Bucknell University Catalogue 1924-1925

1864

The Rev. Mr. Tustin, a university trustee, writes to the board, "Of reports current in this community affecting unfavorably the welfare of the Female Seminary, the most serious appears to be a personal difference between the Principal of the Institute (Miss Amanda Taylor) and the Pastor of the Baptist Church (Rev. S. H. Mirick), prejudicial in its influence to the religious interests of the school." Although the investigating committee does not recommend action at this time, general agent for the University Adie K. Bell will later move that "A committee of three be appointed to inquire and report to the Board as to the expediency of a change of Principal in the Female Institute." This suggestion was followed shortly by the resignation of Miss Taylor and Miss Lucy Rundell succeeds her as Principal.

*photo of Adie K. Bell

Theiss

1864

Lucy Rundell succeeds Amanda Taylor as one of the early principals of the Female Institute. She serves in this position until 1870 when Harriet E. Spratt is promoted to principalship. In 1866, Bucknell students make a move toward athletic exercise. Miss Rundell, new Institute Principal at this time, introduces a course in gymnastics. She requires all boarding women pupils to take lessons, insisting the effect is good upon the their health. The report made about this course is probably what spurs the Bucknell male students to go in for gymnastics as well.

Theiss

1864

Charles Bell, a former slave, served as a custodian for the Female Institute for many years.

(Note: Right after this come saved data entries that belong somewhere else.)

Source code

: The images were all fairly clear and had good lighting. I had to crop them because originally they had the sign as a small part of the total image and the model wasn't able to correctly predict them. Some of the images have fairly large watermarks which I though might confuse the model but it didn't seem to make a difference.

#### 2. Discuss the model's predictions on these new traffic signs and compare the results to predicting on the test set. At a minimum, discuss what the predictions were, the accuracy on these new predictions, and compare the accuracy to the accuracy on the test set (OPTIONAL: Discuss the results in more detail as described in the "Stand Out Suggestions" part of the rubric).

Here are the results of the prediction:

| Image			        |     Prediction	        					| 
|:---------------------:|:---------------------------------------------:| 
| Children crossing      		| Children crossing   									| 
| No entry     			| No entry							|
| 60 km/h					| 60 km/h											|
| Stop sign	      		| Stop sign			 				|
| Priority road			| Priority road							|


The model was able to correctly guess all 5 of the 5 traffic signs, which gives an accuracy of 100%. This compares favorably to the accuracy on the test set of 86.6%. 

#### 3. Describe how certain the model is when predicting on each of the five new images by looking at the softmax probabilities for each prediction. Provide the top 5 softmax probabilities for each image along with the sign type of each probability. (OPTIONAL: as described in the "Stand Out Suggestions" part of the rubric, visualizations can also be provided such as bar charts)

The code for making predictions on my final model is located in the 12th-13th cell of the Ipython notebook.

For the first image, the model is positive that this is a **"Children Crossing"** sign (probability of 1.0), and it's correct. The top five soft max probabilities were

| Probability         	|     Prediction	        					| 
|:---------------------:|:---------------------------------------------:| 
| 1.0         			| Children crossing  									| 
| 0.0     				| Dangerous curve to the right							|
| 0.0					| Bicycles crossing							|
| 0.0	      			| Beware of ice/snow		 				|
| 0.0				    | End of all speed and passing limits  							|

Bell ran away from his master, with his wife, before the war. They reached Canada by way of the Underground Railway. After the war, Bell visited his 'mammy' back in the South then headed for Williamsport, Pa., where he had noted, in passing through, the great lumbering activity. President Loomis saw him walking through the campus with an axe on his shoulder. Needing a tree felled, he hired the sturdy Negro. Bell remained on the campus until he died.

Theiss

1865

Miss Harriet Mason Stevens, an 1858 graduate of the Female Institute, returns to Burma where she was born, with her husband Edward Oliver Stevens, son of a Burma missionary. There they work for the American Baptist Mission Board. Mrs. Stevens helps Burmese girls with their schooling and translates the Bible into the Burmese language.

In 1945, at the age of 103, she is the oldest living graduate of Bucknell.